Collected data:
BEGIN
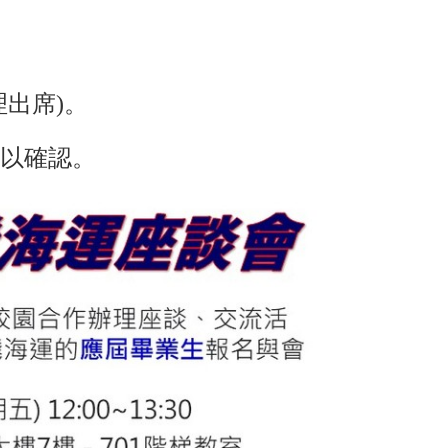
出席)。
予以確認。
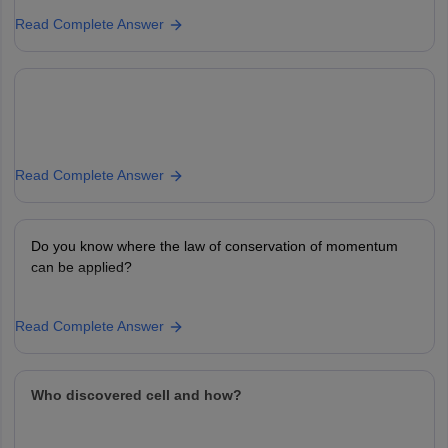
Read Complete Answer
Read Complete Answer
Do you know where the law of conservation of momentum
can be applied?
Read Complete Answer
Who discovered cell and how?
END
BEGIN
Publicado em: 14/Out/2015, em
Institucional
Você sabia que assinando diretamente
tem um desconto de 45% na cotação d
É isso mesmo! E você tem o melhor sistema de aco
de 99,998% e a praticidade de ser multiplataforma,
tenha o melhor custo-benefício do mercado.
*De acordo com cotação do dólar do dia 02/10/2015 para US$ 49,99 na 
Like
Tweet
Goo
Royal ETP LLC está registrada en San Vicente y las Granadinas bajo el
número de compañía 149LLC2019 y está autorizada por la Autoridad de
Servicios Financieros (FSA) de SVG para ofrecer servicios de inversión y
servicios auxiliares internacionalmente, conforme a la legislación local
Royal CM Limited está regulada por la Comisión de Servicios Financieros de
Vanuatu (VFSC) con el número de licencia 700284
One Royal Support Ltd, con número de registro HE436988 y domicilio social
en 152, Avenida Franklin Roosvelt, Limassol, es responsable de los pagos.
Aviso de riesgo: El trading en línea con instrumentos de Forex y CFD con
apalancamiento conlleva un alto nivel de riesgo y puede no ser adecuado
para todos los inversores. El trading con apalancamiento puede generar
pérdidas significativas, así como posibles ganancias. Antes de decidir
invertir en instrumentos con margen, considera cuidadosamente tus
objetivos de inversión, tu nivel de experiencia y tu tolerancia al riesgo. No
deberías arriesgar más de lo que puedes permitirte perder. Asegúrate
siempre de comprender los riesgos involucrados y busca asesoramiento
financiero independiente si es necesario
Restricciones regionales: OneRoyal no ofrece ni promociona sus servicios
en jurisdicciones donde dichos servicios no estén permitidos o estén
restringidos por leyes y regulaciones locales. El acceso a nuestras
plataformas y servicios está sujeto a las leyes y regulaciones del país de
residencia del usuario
END
* _YOUR GOAL_: Report each line above that includes the string "está".

* _TASK ANSWER_:
Royal ETP LLC está registrada en San Vicente y las Granadinas bajo el
número de compañía 149LLC2019 y está autorizada por la Autoridad de
Royal CM Limited está regulada por la Comisión de Servicios Financieros de
plataformas y servicios está sujeto a las leyes y regulaciones del país de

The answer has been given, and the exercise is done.